= Earthquake Valley =

Valley in California, United States

Earthquake Valley is a desert valley east of Julian, California, which contains parts of Anza-Borrego Desert State Park. It is the location of the Shelter Valley Ranchos subdivision, which is also known as the unincorporated community of Shelter Valley. The official USGS place name for the geologic feature in which Shelter Valley is situated is "Earthquake Valley", and the 1959 USGS Topographic map makes no reference to Shelter Valley. The name of the unincorporated community Shelter Valley is typically used both locally and by the media to refer generally to the geological feature of Earthquake Valley, and it is common for both names to be referenced in publications after the 1962 establishment of the subdivision. Author, poet, artist and primitivist Marshal South lived in and wrote about the general area (including Julian, Mason Valley, Vallecito Valley, and his home in Blair Valley), in a series of articles for Desert Magazine between 1941 and 1948. A number of notable trails pass through the valley, including the Pacific Crest Trail, the California Riding and Hiking Trail, and the Southern Emigrant Trail.

==History==
Earthquake Valley was the site of a Kumeyaay village near what is now Scissors Crossing and Sentenac Cienega, a little cienega formed at the bottom of the watershed in the valley before it descends Sentenac Canyon.
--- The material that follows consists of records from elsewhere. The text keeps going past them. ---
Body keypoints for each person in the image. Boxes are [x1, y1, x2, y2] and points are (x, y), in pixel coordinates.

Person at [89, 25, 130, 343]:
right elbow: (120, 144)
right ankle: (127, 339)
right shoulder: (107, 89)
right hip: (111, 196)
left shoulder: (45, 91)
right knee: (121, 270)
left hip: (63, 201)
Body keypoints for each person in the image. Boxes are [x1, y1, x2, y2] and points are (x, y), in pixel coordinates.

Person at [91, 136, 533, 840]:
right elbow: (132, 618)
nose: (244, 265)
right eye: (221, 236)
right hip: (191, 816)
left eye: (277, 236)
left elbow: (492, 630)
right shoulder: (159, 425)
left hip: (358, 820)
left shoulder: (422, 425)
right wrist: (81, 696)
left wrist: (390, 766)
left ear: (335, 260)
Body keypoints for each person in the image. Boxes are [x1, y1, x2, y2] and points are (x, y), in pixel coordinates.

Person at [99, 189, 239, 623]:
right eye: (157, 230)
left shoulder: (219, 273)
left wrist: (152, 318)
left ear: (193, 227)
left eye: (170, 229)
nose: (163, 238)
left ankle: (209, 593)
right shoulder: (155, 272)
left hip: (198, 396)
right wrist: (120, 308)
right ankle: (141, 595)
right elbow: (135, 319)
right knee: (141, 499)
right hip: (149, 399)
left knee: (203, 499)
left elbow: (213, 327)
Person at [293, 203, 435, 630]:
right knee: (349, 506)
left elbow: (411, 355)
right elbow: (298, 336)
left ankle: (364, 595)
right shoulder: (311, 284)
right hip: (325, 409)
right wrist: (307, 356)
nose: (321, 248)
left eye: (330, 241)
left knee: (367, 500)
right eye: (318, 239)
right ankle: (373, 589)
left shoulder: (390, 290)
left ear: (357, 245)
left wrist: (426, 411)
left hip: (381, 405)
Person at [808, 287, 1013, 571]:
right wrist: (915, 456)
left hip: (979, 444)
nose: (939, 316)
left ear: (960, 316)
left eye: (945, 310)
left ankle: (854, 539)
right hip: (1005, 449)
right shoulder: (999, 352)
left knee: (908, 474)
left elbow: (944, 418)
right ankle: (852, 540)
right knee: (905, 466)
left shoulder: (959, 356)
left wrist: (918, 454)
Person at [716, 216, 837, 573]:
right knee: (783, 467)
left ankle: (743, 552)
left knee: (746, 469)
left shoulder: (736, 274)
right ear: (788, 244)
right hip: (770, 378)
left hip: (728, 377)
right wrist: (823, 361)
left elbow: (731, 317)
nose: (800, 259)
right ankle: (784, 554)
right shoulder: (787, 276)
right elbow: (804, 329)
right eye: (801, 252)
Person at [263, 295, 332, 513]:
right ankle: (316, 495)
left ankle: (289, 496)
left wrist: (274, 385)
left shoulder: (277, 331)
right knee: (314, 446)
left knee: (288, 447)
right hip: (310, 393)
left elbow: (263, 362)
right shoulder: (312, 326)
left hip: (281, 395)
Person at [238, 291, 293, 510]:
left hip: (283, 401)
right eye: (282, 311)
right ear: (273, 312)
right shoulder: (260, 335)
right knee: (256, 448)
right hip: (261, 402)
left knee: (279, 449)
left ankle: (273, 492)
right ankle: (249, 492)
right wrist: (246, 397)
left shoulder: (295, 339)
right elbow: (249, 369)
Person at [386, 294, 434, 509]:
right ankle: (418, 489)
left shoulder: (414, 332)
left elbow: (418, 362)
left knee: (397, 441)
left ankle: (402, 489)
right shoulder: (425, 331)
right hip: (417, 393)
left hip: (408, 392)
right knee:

Earthquake Valley, then called the Valle de San Felipe, became the route of the Sonora Road into the coastal region of Southern California. The Sonora Road discovered by Mexican soldiers reestablished land communications between Alta California and Sonora, Mexico in the late 1820s. The valley was later the site of the Rancho Valle de San Felipe. From the time of the Mexican American War and the California Gold Rush the Sonora Road became the route of the Southern Emigrant Trail that passed through the valley from Blair Valley to Teofulio Summit, (formerly Warner Pass). This trail remained the major southern route into California from the eastern United States until the advent of the railroad at Yuma, Arizona in 1877 reduced its importance. From 1858 the important San Felipe Station of the Butterfield Overland Mail was located about a quarter mile north of Scissors Crossing. Stage lines continued to use the route until the railroad came to Yuma.